L’anno dopo la sua famiglia si trasferì a Lecce, terra paterna, dove Claudia visse gli altri ventotto anni della sua vita.
In Salento cominciò ad affermarsi giovanissima, dalla metà degli anni Ottanta.
Fu amica del poeta Dario Bellezza ed ebbe un rapporto epistolare con Franco Fortini.
Claudia Ruggeri, una poetessa a un tempo letteraria e spontanea
La scrittura di Claudia, che raggiunge alcuni vertici nella sua prima silloge, Inferno minore, pubblicata postuma, era letteraria e spontanea a un tempo. Il suo bagaglio di letture veniva fuori senza che la sua poesia perdesse di freschezza. Reminiscenze classiche amalgamate a un linguaggio moderno. Nella poesia di Claudia Ruggeri si intravedono Dante e Montale, Cavalcanti e Campana, Bellezza e Zanzotto. E un’infinità di voci poetiche della tradizione e dell’oggi. Ma il risultato è tutto suo, reso affascinante dal cortocircuito tra cultura e movenze quotidiane.
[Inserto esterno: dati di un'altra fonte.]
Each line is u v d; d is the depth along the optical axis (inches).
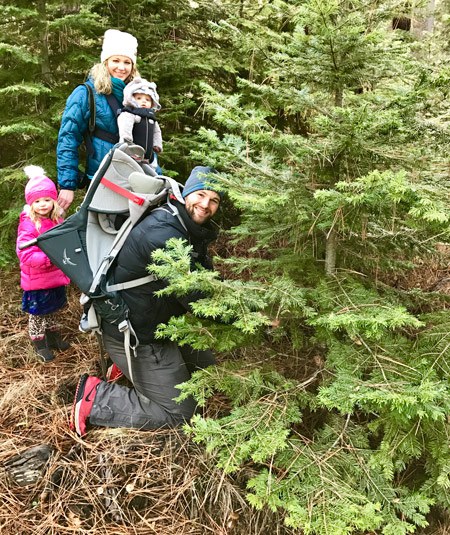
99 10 156.1
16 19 140.6
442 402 71.8
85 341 128.0
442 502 75.4
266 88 85.8
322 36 74.4
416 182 75.9
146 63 147.7
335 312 76.7
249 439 75.6
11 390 107.9
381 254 96.2
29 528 82.0
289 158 87.9
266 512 83.5
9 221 136.1
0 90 122.3
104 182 92.7
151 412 97.3
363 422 91.0
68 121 110.0
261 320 71.4
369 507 63.2
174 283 73.6
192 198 87.9
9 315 136.9
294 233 91.5
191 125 168.2
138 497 86.6
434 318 86.8
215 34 165.0
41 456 91.7
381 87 90.1
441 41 107.8
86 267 93.4
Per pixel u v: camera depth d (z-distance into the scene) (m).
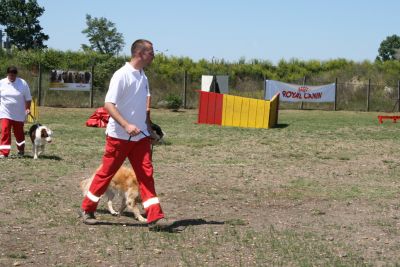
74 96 37.91
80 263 6.36
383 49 103.25
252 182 12.09
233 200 10.22
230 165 14.30
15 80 14.18
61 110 33.66
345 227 8.31
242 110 25.67
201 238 7.49
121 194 8.52
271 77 50.44
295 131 23.94
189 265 6.32
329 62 53.53
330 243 7.40
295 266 6.36
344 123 28.94
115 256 6.63
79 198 9.99
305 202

Nell’arte di Claudia Ruggeri non si percepisce una volontà citazionista. I grandi poeti del passato Claudia li aveva digeriti, e le reminiscenze di cui trabocca la sua scrittura appartengono in modo naturale al suo linguaggio. Un linguaggio che è aristocratico ma qua e là anche basso.
Una poesia, la sua, definita ora barocca ora ermetica. Certo una poesia verticale, che non dice ma evoca, accenna, sussurra. Un timbro che a dispetto del bagaglio culturale che gli sta dietro, o forse proprio per quello, è originale, vero, riconoscibile. Franco Fortini consigliò a Claudia di alleggerire i suoi versi per far venire fuori la sua voce più autentica. Ma la sua voce più autentica è proprio quella che viene fuori. Un timbro formatosi sui libri, nato dalla confidenza con i grandi del passato. Per questo la sua poesia è a un tempo letteraria e naturale.

Il vuoto, la solitudine, il mistero
Quello che emerge dalle poesie di Claudia Ruggeri è un senso di vuoto, una disperazione, una solitudine che non ha conforto, ma anche una tensione metafisica. Claudia si riconosce persa in una condizione assurda. Una condizione che può provare a esprimere solo per cenni e slanci evocativi. La sua voce è un grido sommesso.
Era un giorno freddo dell’ottobre del ’96 quando Claudia volò dal sesto piano della sua casa di Lecce. Quell’anno anche Amelia, Amelia Rosselli, decise di lasciare il mondo lanciandosi nel vuoto. E la poesia di Claudia ci ricorda per certi versi quella della Rosselli, per quel lasciare liberi la lingua e il suono, che vengono fuori impetuosi e si riproducono spontanei al di qua delle logiche e della sintassi. Quell’anno andò via, distrutto dall’Aids, anche Dario Bellezza.
Claudia, quel giorno d’ottobre, era stata in Chiesa, prima di portare via dal mondo la sua bellezza. Già, perché lei era bellissima. Una bellezza che come la sua poesia era antica, moderna, misteriosa.